LISTED RECORDS:
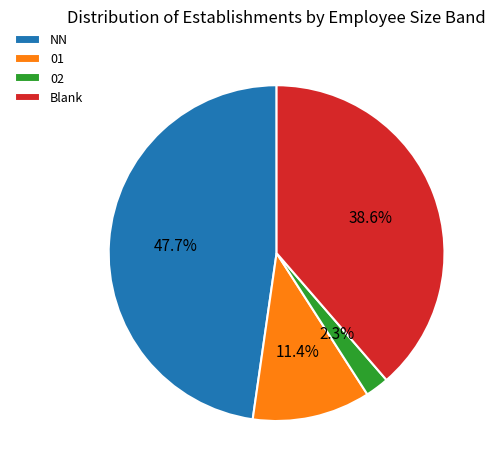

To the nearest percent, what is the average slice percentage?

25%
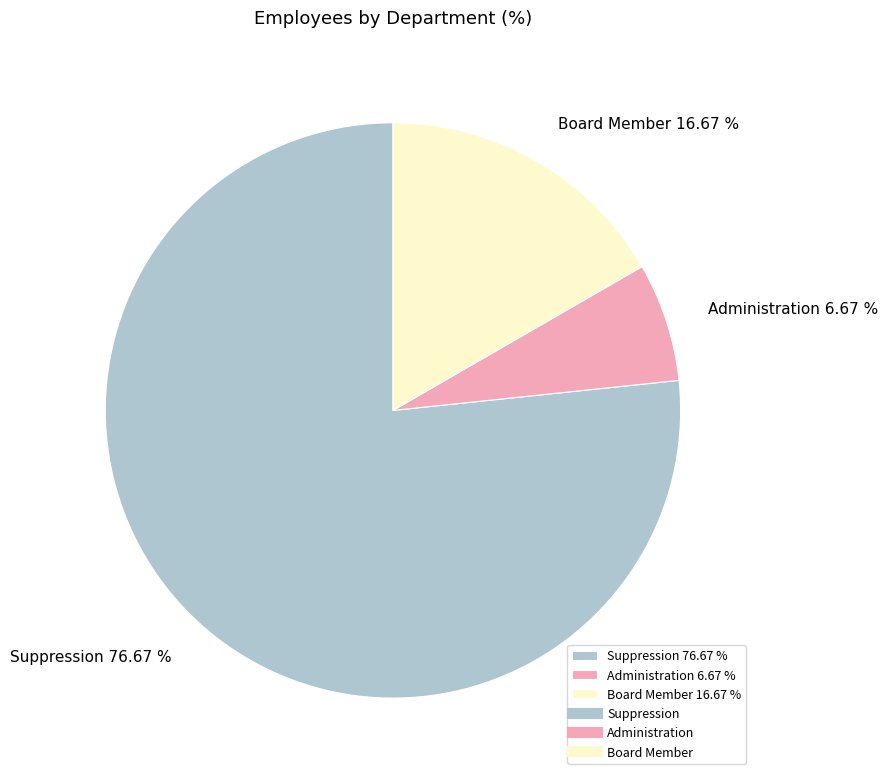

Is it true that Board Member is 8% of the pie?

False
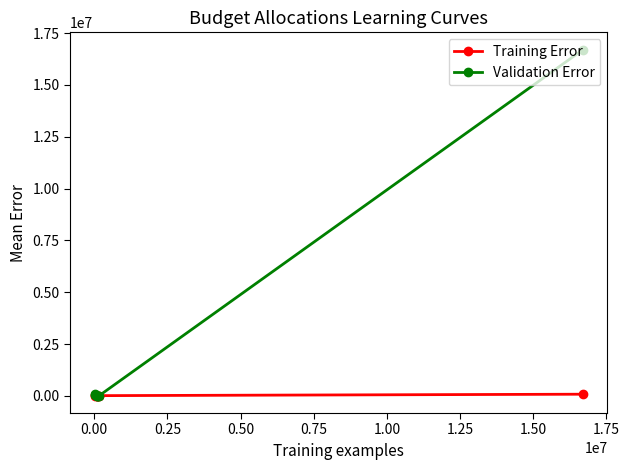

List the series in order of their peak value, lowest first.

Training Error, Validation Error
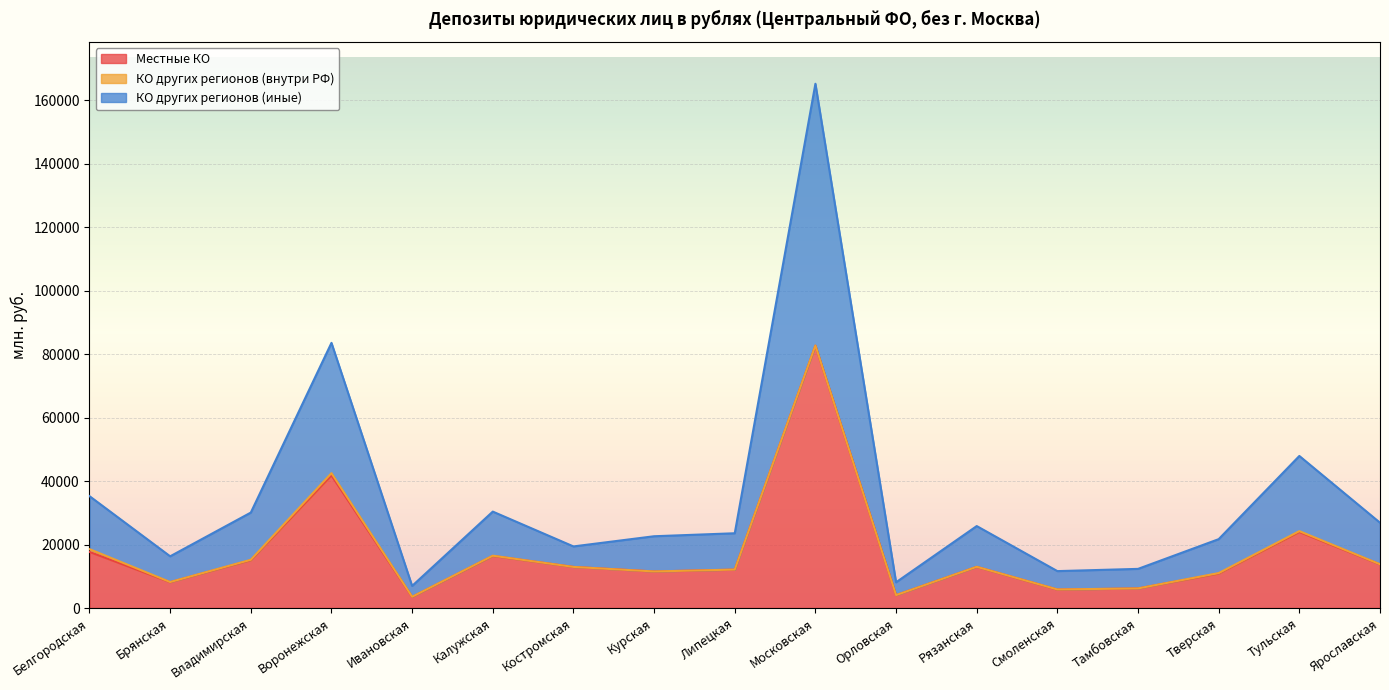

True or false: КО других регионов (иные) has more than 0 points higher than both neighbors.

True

GOAL OF THE EXERCISE:
Write out all the records again with every "slice" replaced by "wedge", keeping everything else the same and leaving out the pictures.

YOUR SOLUTION:
To the nearest percent, what is the average wedge percentage?

25%

Is it true that Board Member is 8% of the pie?

False

List the series in order of their peak value, lowest first.

Training Error, Validation Error

True or false: КО других регионов (иные) has more than 0 points higher than both neighbors.

True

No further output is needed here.